At its most basic level, a profit and loss statement shows if your business is profitable and if your model is sustainable. (Potential investors will want to see this if you’re raising capital to grow your business or startup.) Your business profits when it earns more than it spends. If you have a loss, it means your business is spending more than it earns.

You can use a profit and loss statement to answer overarching questions about your business plan, such as:

  • Do I have enough revenue to cover my costs and business expenses?

  • Do I have a high return on investment for my expenses?

  • Does my business earn enough money to pay me, the owner?

Your profit and loss statement can also give you insights about the details of your day-to-day operations, like:

  • Your top earning revenue streams

  • Your gross margin (the ratio of your cost of goods sold to your company’s revenue)

  • Your lowest-earning revenue streams

  • Your top spending categories

  • Where you can reduce your spending

Over time, your profit and loss statement can also show you:

  • Your business’s growth over a specific period of time

  • The areas of your business impacting its revenue growth

  • The areas impacting your company’s profitability

  • Sales trends and patterns

Yes! You can get all of this from one little report, which is why a profit and loss statement can be so impactful for self-employed small business owners.

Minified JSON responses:

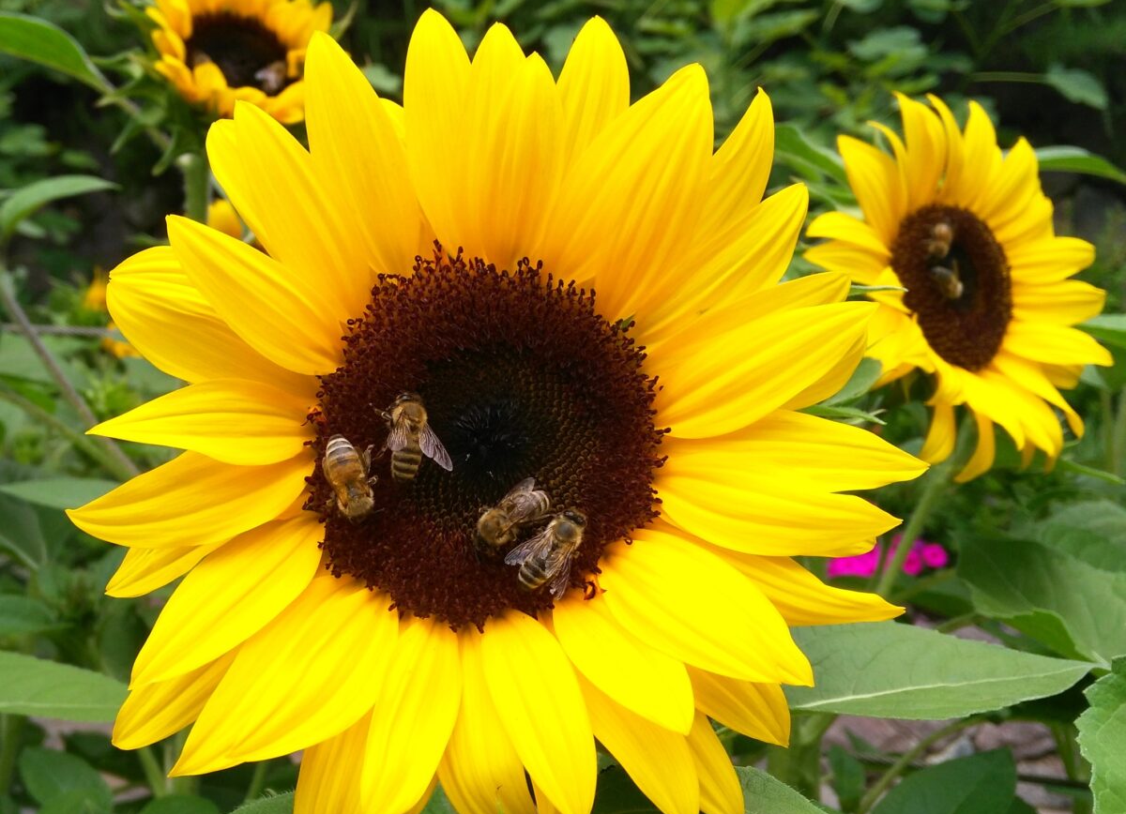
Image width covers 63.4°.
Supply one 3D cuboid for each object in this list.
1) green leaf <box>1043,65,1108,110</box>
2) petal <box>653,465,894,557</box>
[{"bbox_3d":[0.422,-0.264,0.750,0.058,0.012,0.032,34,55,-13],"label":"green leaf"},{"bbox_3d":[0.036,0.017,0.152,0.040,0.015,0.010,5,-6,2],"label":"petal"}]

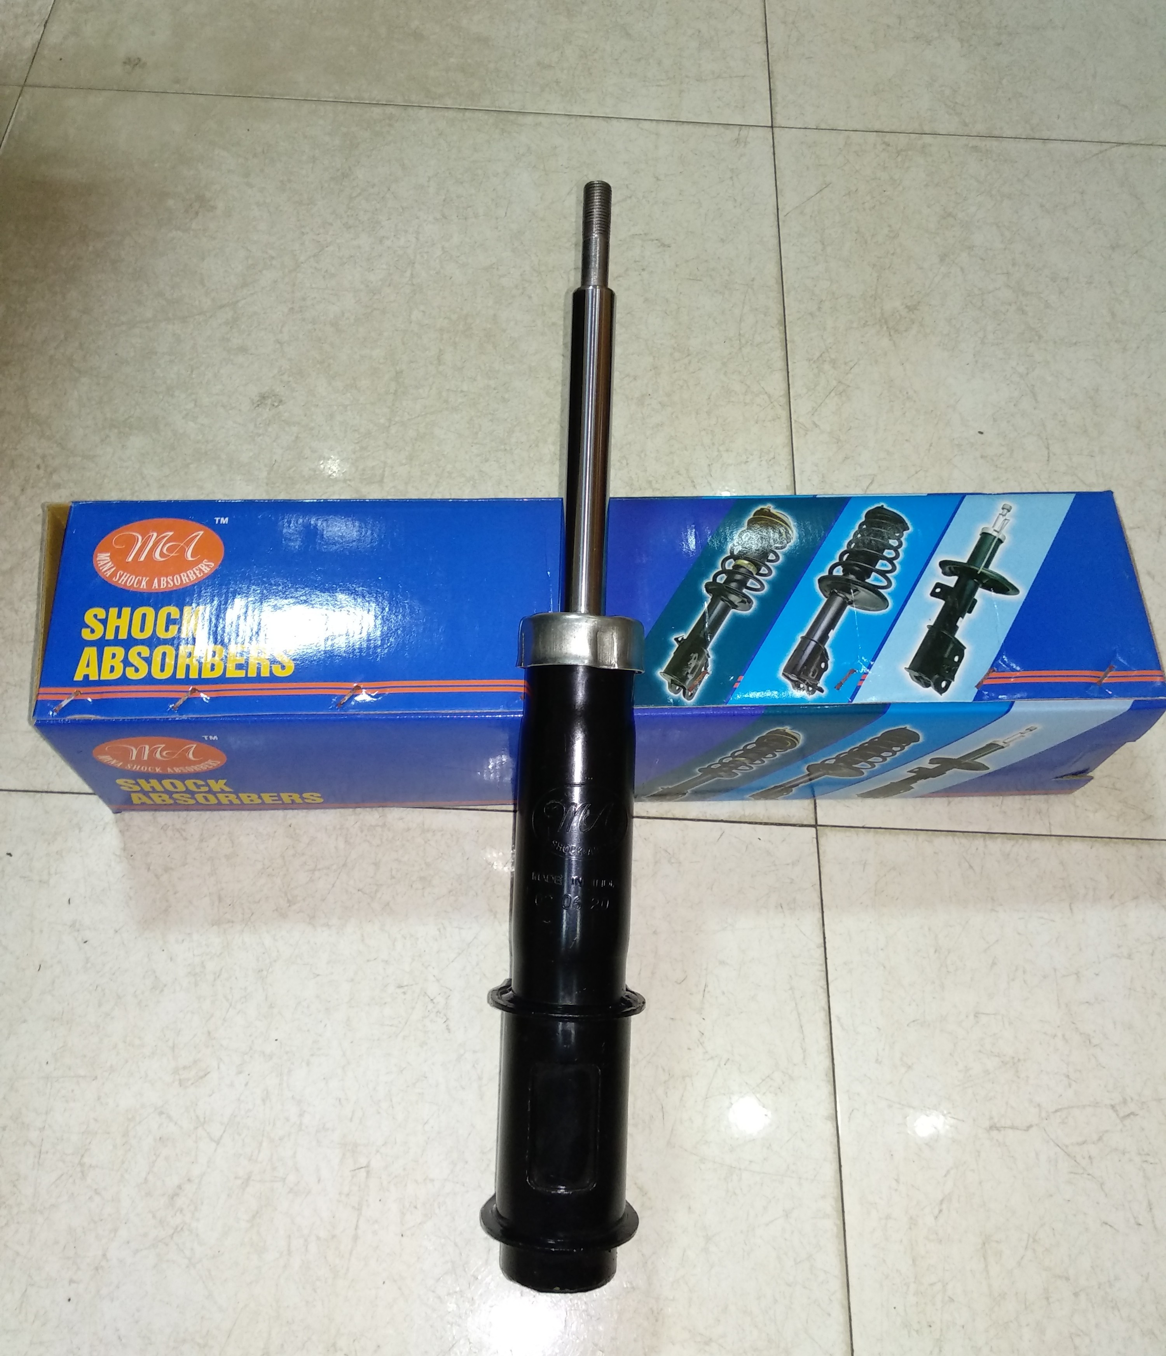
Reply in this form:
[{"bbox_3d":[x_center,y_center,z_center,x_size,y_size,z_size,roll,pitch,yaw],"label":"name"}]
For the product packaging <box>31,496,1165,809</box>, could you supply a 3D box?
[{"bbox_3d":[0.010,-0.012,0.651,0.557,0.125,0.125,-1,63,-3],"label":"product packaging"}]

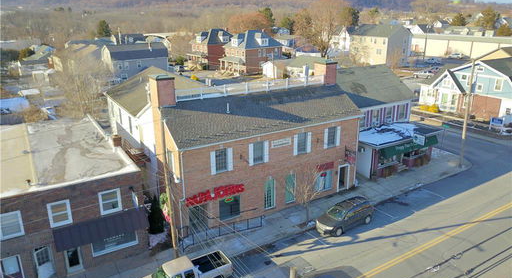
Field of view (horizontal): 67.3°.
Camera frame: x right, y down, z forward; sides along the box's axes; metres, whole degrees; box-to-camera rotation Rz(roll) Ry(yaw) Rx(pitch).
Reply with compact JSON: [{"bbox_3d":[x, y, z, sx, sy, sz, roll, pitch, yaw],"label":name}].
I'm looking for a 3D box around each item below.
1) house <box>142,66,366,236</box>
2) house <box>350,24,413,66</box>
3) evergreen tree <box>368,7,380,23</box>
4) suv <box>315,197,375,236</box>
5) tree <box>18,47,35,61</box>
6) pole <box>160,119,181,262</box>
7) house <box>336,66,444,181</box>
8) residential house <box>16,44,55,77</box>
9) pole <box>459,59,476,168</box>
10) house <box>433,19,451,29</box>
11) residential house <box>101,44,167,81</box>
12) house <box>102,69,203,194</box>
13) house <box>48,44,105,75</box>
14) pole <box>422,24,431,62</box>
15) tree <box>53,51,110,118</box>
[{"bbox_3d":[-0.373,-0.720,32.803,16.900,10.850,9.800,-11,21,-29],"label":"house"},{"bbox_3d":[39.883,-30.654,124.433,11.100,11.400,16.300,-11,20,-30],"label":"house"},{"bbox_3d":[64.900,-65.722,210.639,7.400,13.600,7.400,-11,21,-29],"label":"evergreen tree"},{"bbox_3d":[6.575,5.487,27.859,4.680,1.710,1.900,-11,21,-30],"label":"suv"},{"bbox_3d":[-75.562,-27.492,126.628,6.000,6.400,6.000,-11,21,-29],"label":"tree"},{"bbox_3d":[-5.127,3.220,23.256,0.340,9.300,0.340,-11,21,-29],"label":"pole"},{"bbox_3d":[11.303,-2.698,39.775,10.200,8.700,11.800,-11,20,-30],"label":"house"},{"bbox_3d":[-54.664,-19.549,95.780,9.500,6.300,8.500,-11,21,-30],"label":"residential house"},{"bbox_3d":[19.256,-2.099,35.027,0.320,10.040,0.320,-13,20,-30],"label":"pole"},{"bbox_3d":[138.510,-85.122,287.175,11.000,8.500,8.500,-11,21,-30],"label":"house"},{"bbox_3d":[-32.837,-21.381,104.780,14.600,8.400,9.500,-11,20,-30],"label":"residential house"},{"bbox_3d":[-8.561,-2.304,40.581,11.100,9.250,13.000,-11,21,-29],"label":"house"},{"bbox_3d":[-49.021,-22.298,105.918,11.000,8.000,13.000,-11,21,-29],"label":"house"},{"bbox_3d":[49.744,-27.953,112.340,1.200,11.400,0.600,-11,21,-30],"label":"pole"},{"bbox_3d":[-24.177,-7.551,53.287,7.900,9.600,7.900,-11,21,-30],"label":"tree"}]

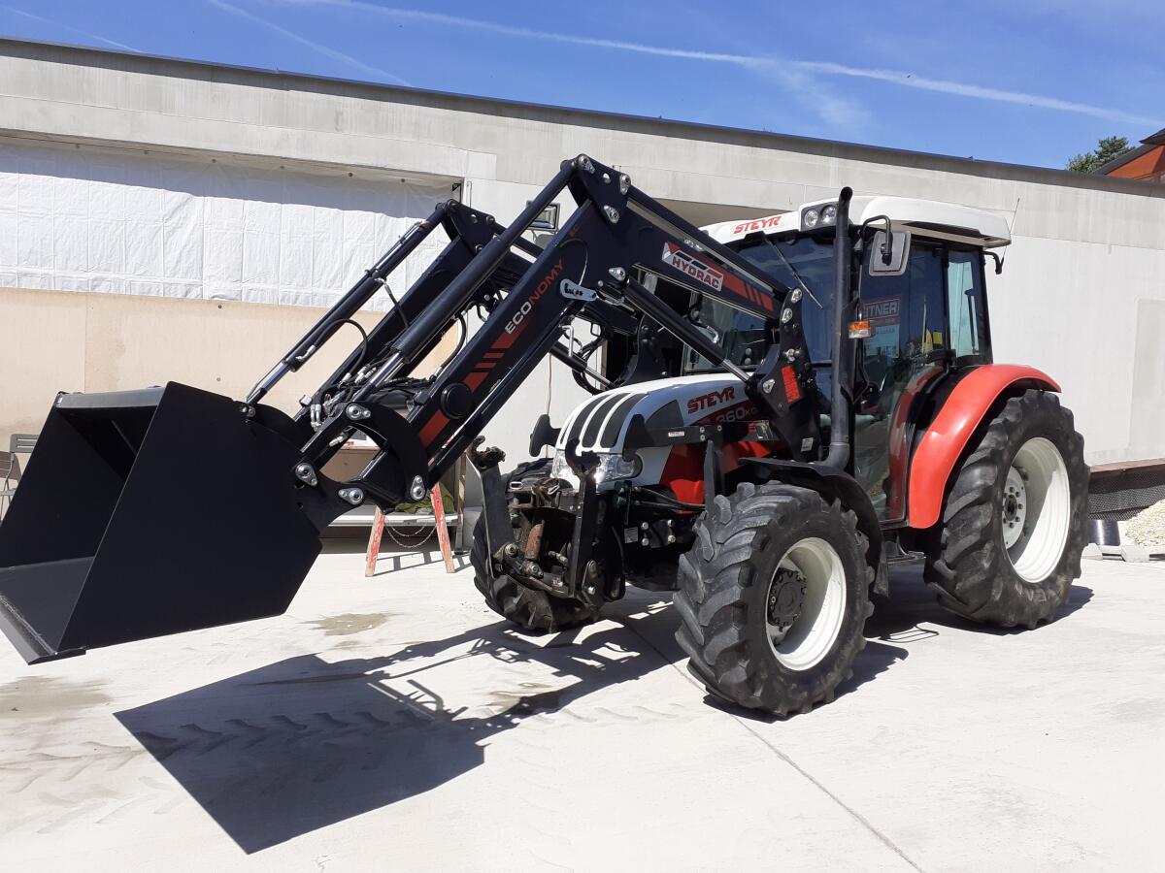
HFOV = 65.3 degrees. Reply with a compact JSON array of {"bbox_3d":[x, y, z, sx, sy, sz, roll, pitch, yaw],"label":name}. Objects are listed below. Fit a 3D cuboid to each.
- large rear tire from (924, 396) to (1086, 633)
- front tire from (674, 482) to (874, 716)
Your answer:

Required action: Pick up the passage on profit and loss statements after its final sentence and continue it.

Answer to the exercise:
How is a profit and loss statement structured?

A profit and loss statement has five sections:

  • Total income (or total revenue, as in sales)

  • Cost of Goods Sold (COGS)

  • Expenses

  • Other Income/Expenses

  • Net Income

Here is a profit and loss statement example:

My Awesome Company

Profit and Loss

January - December 


   

TOTAL

Income


$87,763.99

Costs of Goods Sold


$9,328.00

GROSS PROFIT


$78,435.99

Expenses


$5,707.06

NET OPERATING INCOME


$72728.93

Other income


$43.12

Other Expenses


$10,721.88

NET OTHER INCOME


$10.678.76

NET INCOME


$62,050.17

Let’s talk about the first four sections first: income, COGS, expenses, and other income/expenses.

All four of these sections are structured the same way. There’s a line for every income or expense category and subcategory that you use in your business. Each line shows you the total earned or spent in that category for the time period that you’re creating the P&L statement for.

If you use subcategories in your accounting, you’ll also see a subtotal of the subcategories directly under the list of itemized subcategory amounts.

At the very bottom of the income, COGS, and expense sections, there is a total for that section, so you can see the total amount you spent or earned.

The final section of a profit and loss statement is your Net Income.

Net Income = (Income – Costs of Goods Sold – Expenses – Other Expenses) + Other Income

If your net income is a positive number, it means that you earned more than you spent and you have a profit. If your net income is a negative number, it means you spent more than you earned and you have a loss.

What else should I know about profit and loss statements?

Along with the general “total” lines of the five main sections we just went over, there are a few other “total” lines on a profit and loss statement.

First, under the COGS section, there is a line called Gross Profit.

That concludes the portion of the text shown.